KATHMANDU, Feb 5: The alliance between the CPN-UML and CPN (Maoist Center) would remain intact even if the current efforts to unify the two parties before the formation of the new government failed to materialize.
Leaders said that the two parties are working to seal a power-sharing deal for the new government regardless of how the ongoing talks on the planned merger turn out.
“Since party merger and power-sharing are two different things, we are dealing with them separately. Our focus would be to finalize both issues together. But delay in party unification will not affect the power-sharing talks,” said CPN (Maoist Center) spokesperson Pampha Bhusal.
UML and Maoist Center have already forged a deal to form a coalition government in six of the seven provinces, while efforts are underway to determine the share of power in the new government and key constitutional bodies.
Remarks by the left leaders come at a time when the planned unification between the UML and the Maoist Center is failing to get expected success. The talks came to a sudden halt after differences cropped up over the leadership, organization and management of senior leaders, according to leaders privy to the ongoing development.
After multiple unsuccessful attempts, a joint taskforce comprising UML and Maoist Center leaders has entrusted the top leaders to settle the contention over party unification.
One key difference is over leadership of the new party. Maoist Center has said the party leadership should be rotated together with premiership. UML has shown willingness to rotate the government leadership but has maintained that the issue of leadership of the unified party is non-negotiable.
UML leaders have offered to create a special portfolio for Maoist Center Chairman Dahal which would be the second highest position in the party structure, a proposal rejected by the former rebel party.
Despite little progress in talks, leaders from both sides remain hopeful of a merger. Last week, Maoist Center Chairman Dahal said that the merger would take place within the next few weeks.
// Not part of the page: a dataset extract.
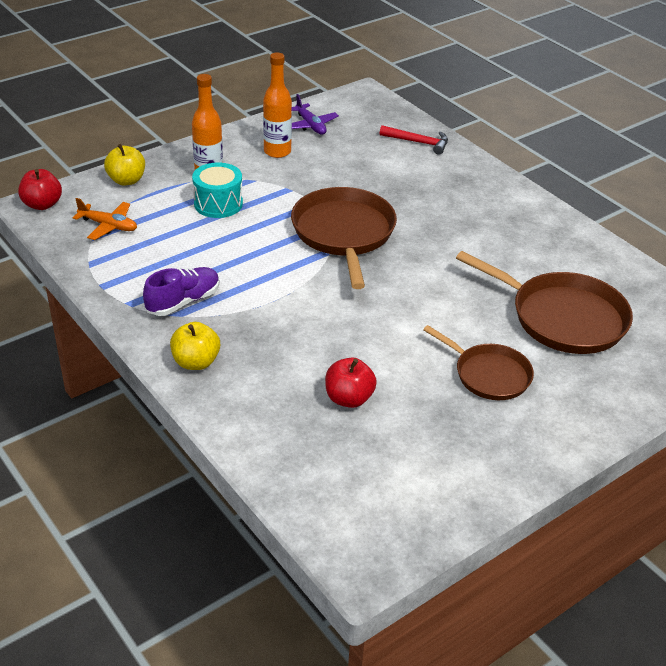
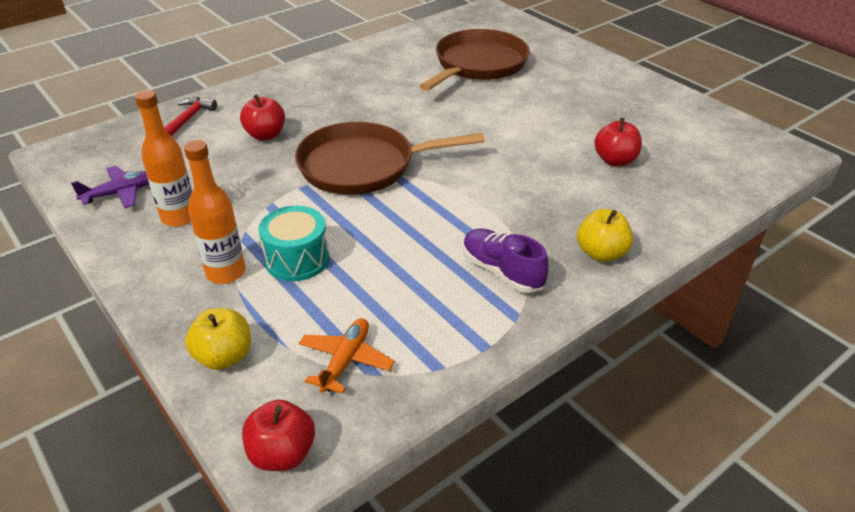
camera: 90 degrees left, 0 degrees up
(395, 182) = (265, 135): none -> red apple
(489, 375) = (558, 97): brown pan -> none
Leaders ruled out the possibility of a merger before the formation of the new government but said that there is still enough room for consensus.
UML Vice Chairman Bamdev Gautam, a key architect of the left unity, said that the merger will take place as planned unless the ongoing process flounders.
“We were able to come to this point after spending a lot of time and efforts. If the unification fails now, everything will go to waste. It will take many years to realize the dream of communist unity,” Gautam said while addressing a function in the capital on Saturday.
“The merger of two parties is not as simple as some of us think. Leaders from both parties are trying to forge a deal. I remain extremely hopeful that the merger will take place,” said.